[Opening Raw data section]

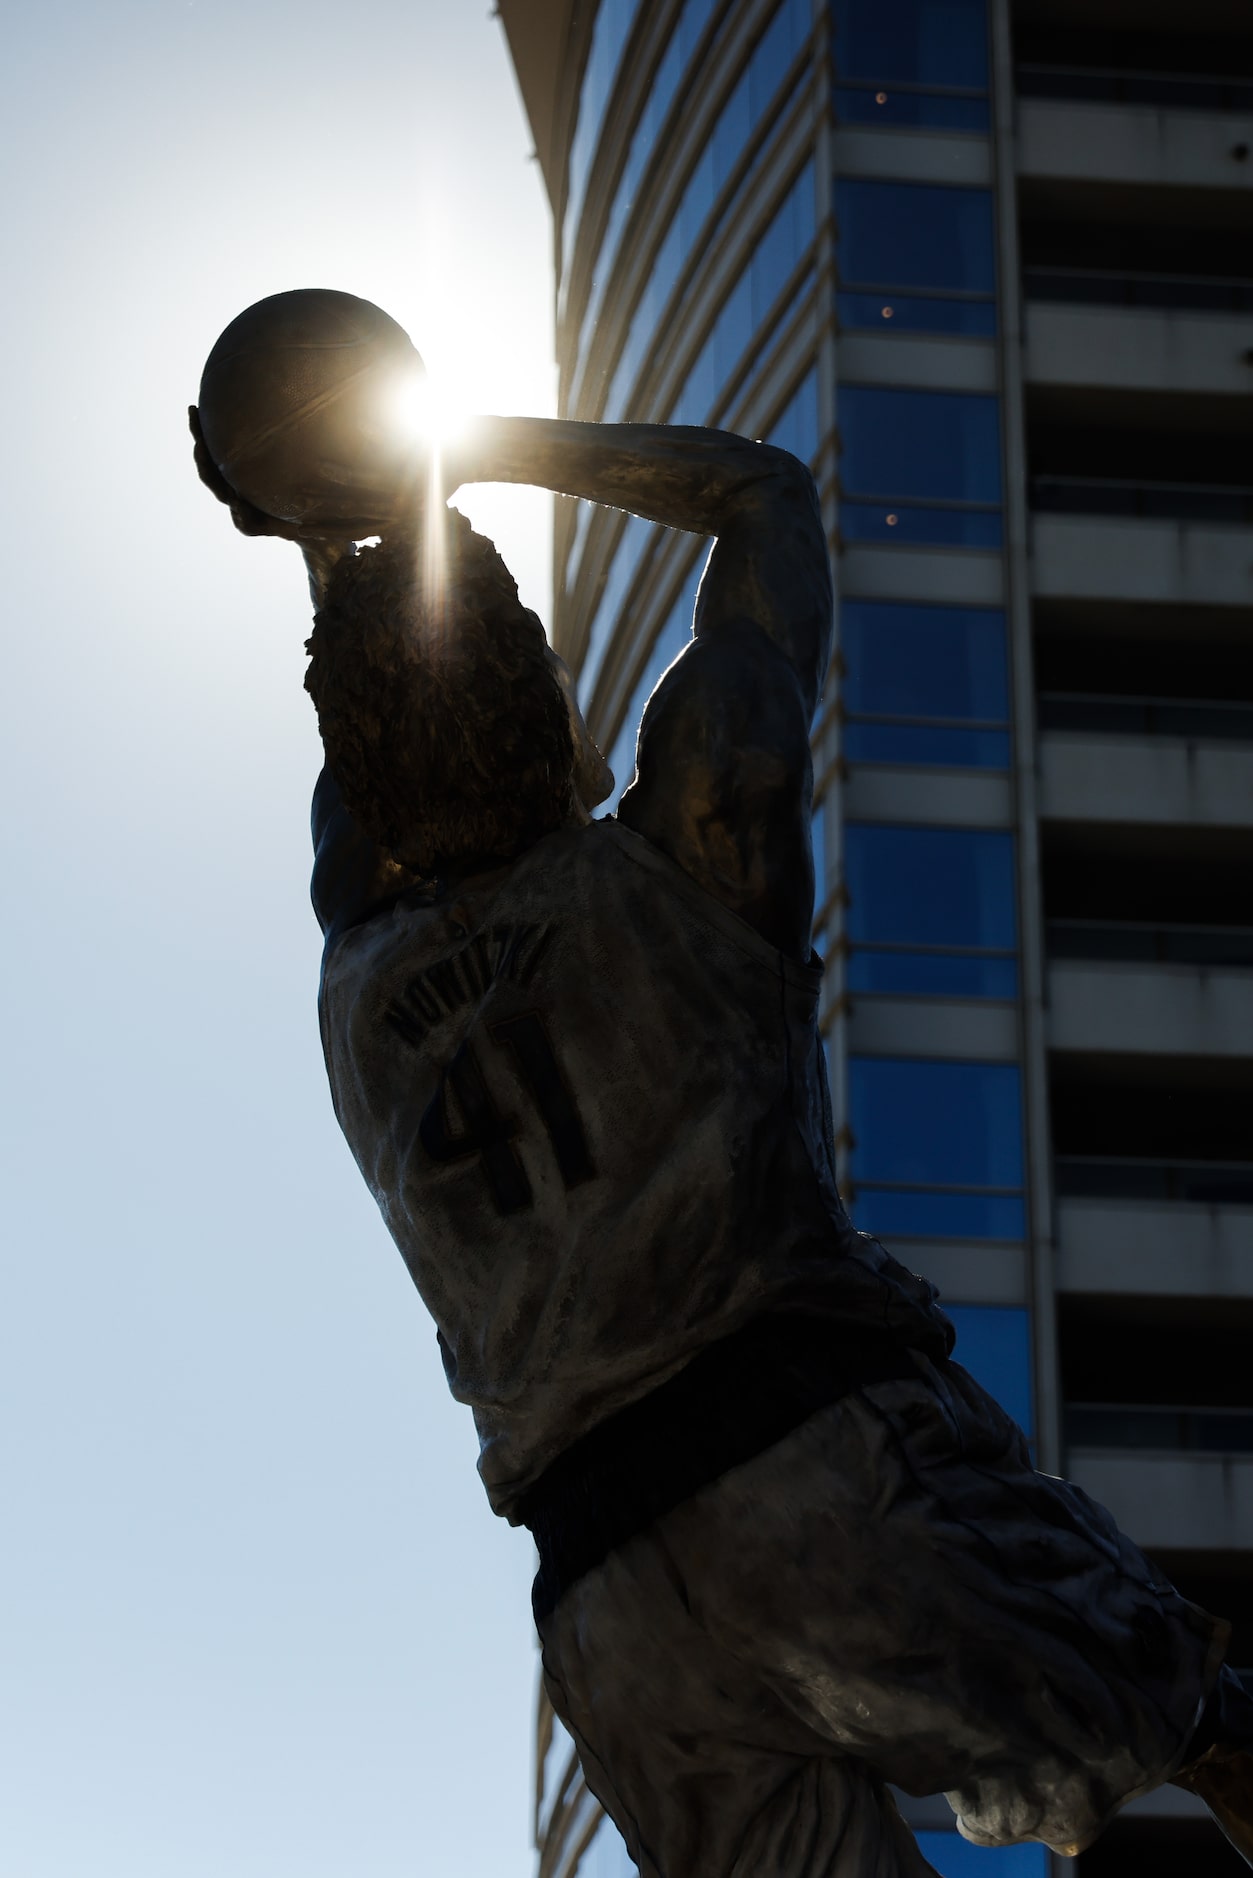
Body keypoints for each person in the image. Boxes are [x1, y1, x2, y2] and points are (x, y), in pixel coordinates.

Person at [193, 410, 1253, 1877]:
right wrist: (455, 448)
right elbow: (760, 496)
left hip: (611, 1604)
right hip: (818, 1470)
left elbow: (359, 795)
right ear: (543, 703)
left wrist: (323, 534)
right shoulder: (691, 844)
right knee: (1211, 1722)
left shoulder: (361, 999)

[Closing Raw data section]

What you should do: The answer is each line from the entries above in which the word "right" occurs.

Answer to the problem:
right wrist: (455, 448)
right elbow: (760, 496)
right hip: (818, 1470)
right ear: (543, 703)
right shoulder: (691, 844)
right knee: (1211, 1722)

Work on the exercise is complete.